Мёртв рок-н-ролл, а вместе с ним и мы. Ни воздуха, ни денег не хватает. Но пляшет улица из екабургской тьмы. БГ играет.
21 декабря 2015
* * *
Сквозь проспекта шум надсадный, из летучей зимней тьмы мокрый воздух снегопадный валит в комнату, где мы
спим с тобою (мы и кошки). Спим, как будто смерти нет. Или есть, но понарошку. Вроде марли на просвет.
* * *
Ночевал великан у великана. На закуску, что было, порубили. Хорошо посидели, пошутили. Что купили, то и потребили. Головами над миром покачали. От души поговорили, покурили. О своём, великаньем, помолчали, завернулись в прокуренные пледы, и уснули под пледами в печали.
* * *
Без тяжких трудов и без ярких побед кончается жизнь. Почему бы и нет?
Посмотришь в окно, полистаешь фейсбук — чего там запостил далёкий твой друг?
В окне грязно-белая каша. У друга такая же лажа.
А что я любил и куда я шагал, о чём промолчал и о чём я солгал —
пора разглядеть бы уж в свете таком, январском — прищуренном и слюдяном.

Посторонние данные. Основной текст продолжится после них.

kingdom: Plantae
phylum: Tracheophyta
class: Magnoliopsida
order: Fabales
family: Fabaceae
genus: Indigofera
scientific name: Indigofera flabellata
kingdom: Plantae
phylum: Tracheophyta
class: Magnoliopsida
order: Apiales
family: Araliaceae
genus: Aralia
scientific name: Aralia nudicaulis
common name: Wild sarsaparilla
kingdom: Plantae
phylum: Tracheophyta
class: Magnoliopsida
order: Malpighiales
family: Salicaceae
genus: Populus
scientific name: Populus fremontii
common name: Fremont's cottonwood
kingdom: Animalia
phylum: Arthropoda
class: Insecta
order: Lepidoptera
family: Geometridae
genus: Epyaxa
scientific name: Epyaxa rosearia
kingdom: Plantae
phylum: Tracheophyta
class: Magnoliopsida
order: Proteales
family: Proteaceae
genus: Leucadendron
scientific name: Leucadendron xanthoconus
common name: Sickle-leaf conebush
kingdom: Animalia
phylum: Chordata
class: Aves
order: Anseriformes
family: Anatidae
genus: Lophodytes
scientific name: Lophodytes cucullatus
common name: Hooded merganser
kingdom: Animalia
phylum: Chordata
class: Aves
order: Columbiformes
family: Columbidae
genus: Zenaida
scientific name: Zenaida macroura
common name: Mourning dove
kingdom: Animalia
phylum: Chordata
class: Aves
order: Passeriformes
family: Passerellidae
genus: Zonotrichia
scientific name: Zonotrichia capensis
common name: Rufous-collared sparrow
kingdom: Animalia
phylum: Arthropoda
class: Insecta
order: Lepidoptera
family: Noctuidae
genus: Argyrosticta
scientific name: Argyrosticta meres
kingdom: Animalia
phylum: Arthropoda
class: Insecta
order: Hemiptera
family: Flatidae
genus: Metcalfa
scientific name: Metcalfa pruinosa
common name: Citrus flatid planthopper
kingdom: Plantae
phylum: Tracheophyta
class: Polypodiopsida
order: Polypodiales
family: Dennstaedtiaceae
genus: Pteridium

Стоят Ходасевич и поздний Иванов на полке за общим стеклом.
* * *
Тёплым жёлтым сквозь синие зимние сумерки светит окно. Через двор, чуть левее, сквозь ветки. Сформулировать сложно... «Послушай, о, как это было давно?» Или что-то подобное? В сущности, смысл наблюденья, заметки
ускользает, но важное нечто — сквозит ли? болит? — как признанье в любви, как молитва без слов, как прощенье.
Через двор эта лампочка в чьей-то квартире горит, как положено символу — не уточняя значенья.
* * *
Grande campagna, piena di duolo e di tormento rio
Inferno, canto IX
Ослепнув, вниз. Вперёд — и снова вниз. Какой-то взвизг железный. Вой утробный. Внезапно справа проступают из овального окна, из тьмы загробной,
огни: один, другой — и сотни их горят внизу, и им не видно края. Да, приближаемся. Тверди заветный стих про льва и змия, но не отрывая
глаз от стекла. Огни и мрак. Шестой круг Ада? Раскалённые могилы? Или река кипит, и над рекой твердыня Дита, та, где тянут жилы,
секут бичами, топят, жгут, язвят... Ещё снижаемся. Мелькает Ленинградка.
О камень не преткнёшься ты. Назад вернёшься ты. Сюда, где говорят, что дым отечества вдохнёшь — и станет сладко.
* * *
Глаза не видят, и ты не веришь, уткнулся лбом в стекло, а там деревья — их серо-бурая кора, и вверх торчат безжизненные ветки, и грязноватый снег внизу. И слякоть у обочин.
Но просияет синь, и молодая, сперва как редкий золотистый пух,
потом сочнее, и темней, и звонче, ударит зелень.
Не видишь? Ну и что? Так и любовь, покинув дом, в нём оставляет память и надежду. Живи давай. Не можешь, а живи.